What the exercise asks. Every line of the records that contains "merchantsite" should be tallied, and only the resulting number returned.

Exercise material.
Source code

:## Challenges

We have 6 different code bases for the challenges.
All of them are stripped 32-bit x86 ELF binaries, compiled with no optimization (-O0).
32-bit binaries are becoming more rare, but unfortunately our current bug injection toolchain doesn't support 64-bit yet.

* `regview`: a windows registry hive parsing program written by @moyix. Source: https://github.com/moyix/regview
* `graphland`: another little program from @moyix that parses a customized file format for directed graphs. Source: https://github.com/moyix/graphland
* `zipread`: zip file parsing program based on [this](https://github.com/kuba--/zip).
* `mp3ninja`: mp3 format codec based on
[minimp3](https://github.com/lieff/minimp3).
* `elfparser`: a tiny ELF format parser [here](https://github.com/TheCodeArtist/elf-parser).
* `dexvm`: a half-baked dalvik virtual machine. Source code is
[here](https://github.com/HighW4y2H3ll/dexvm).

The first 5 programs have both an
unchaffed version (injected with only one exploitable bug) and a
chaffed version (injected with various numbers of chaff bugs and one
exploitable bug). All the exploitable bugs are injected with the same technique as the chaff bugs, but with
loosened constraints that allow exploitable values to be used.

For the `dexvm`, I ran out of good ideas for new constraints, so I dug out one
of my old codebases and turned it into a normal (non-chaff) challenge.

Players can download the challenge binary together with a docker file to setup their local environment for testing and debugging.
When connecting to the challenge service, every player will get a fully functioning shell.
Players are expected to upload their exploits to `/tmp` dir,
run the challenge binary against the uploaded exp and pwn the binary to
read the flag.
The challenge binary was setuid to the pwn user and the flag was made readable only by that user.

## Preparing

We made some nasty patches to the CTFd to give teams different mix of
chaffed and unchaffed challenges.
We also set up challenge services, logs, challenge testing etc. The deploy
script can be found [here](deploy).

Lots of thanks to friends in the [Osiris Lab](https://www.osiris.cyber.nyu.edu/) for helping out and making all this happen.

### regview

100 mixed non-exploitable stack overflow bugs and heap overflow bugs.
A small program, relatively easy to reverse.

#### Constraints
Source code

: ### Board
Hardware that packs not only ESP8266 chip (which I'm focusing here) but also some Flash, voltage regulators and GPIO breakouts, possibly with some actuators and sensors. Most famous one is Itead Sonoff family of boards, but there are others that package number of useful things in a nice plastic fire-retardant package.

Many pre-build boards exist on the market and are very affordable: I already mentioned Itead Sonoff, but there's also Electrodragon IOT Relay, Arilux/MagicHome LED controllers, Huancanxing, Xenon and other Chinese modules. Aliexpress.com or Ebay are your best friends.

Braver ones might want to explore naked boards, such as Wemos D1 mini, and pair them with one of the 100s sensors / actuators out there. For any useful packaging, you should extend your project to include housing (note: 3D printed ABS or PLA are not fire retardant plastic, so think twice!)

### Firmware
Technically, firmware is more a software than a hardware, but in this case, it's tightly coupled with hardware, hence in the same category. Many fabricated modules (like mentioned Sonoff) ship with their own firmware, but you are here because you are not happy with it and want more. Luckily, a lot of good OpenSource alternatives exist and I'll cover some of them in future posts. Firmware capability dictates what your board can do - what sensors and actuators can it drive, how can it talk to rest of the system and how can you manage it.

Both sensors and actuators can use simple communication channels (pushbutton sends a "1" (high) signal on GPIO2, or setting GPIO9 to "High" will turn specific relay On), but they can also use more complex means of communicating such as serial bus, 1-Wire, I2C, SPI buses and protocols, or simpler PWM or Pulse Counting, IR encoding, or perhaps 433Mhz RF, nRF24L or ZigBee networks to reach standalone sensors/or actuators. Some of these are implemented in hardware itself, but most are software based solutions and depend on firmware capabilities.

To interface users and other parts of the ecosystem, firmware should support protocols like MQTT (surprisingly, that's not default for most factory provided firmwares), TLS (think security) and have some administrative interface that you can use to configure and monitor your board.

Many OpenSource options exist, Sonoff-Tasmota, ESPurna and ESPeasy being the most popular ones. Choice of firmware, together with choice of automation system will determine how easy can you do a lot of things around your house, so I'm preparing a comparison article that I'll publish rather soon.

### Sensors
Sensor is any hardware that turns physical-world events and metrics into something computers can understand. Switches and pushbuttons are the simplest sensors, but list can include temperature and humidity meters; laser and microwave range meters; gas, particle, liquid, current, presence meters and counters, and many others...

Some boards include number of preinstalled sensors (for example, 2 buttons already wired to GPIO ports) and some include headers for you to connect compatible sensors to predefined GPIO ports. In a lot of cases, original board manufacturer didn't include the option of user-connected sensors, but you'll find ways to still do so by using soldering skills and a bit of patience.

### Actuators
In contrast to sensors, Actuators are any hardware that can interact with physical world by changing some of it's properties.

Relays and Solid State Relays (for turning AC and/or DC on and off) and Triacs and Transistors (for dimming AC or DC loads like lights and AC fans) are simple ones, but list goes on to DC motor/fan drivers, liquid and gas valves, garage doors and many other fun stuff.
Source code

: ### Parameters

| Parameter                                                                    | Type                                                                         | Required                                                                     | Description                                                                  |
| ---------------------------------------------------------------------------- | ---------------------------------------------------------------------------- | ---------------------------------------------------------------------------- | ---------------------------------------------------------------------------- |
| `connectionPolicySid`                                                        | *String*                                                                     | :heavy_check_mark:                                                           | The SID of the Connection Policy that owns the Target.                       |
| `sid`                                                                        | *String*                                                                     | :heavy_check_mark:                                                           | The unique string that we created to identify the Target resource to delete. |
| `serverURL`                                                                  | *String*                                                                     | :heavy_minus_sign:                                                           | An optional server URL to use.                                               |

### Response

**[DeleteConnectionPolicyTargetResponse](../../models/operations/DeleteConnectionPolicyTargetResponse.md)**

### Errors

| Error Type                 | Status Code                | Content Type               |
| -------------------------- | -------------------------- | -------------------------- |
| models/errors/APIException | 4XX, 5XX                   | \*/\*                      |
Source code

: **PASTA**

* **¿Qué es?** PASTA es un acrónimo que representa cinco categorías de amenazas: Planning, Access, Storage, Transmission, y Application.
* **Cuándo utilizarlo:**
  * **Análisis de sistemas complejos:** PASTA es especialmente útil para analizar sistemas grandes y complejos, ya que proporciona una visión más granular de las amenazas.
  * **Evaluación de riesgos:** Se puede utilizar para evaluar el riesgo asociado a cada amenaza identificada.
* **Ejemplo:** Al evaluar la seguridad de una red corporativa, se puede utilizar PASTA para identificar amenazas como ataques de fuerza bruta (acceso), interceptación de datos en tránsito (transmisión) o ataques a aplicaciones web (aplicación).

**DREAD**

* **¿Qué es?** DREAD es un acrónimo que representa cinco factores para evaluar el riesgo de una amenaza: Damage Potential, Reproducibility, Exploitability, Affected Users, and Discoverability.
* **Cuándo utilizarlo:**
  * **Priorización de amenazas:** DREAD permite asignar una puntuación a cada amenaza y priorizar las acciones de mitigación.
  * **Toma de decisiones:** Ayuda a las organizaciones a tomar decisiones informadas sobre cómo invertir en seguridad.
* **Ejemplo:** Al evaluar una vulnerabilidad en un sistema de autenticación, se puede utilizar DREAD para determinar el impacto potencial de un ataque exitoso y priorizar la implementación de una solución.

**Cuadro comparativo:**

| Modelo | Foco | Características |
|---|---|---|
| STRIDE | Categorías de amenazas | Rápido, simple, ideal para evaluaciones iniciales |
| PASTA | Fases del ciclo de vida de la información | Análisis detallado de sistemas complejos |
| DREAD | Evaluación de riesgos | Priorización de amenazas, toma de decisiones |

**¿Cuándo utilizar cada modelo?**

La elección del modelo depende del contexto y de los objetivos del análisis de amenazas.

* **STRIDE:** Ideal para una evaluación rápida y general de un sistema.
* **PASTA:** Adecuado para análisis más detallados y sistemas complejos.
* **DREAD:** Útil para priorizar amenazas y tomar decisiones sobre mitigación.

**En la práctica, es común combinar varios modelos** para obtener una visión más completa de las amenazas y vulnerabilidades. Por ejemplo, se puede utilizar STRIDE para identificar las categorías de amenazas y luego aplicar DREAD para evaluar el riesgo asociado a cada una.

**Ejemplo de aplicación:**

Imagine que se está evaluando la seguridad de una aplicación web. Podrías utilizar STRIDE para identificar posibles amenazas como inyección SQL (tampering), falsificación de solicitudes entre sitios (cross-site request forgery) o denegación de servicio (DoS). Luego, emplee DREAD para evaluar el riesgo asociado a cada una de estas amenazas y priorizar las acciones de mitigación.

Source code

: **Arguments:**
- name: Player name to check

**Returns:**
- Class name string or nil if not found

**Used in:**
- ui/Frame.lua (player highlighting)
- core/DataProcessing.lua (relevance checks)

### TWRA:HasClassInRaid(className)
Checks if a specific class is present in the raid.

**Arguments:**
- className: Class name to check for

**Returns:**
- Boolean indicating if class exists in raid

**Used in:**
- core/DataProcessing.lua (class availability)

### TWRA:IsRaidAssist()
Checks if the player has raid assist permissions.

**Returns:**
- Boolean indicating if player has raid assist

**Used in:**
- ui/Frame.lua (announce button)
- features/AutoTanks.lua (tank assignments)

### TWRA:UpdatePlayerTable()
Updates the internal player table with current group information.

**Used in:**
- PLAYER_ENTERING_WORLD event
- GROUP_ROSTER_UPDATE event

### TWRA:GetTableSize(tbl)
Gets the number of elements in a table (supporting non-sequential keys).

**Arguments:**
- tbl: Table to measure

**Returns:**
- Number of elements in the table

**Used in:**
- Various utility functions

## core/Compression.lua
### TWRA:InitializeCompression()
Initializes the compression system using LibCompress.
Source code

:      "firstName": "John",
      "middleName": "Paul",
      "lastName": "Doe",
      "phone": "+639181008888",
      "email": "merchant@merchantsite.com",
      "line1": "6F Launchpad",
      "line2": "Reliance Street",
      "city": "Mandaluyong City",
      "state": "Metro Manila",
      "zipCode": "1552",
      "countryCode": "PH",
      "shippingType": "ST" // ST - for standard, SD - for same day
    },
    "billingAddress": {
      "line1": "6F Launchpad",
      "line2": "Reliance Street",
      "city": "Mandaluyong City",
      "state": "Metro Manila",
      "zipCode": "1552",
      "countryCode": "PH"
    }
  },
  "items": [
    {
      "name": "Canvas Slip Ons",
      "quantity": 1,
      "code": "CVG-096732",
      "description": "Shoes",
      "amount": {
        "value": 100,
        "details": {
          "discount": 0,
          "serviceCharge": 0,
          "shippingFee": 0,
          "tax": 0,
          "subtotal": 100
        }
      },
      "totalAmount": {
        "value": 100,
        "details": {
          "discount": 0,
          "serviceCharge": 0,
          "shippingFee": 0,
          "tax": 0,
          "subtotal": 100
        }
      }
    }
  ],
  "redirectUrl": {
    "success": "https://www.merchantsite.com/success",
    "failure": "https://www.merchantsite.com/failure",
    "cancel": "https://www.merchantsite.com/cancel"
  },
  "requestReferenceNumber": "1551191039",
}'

Answer to the problem. 4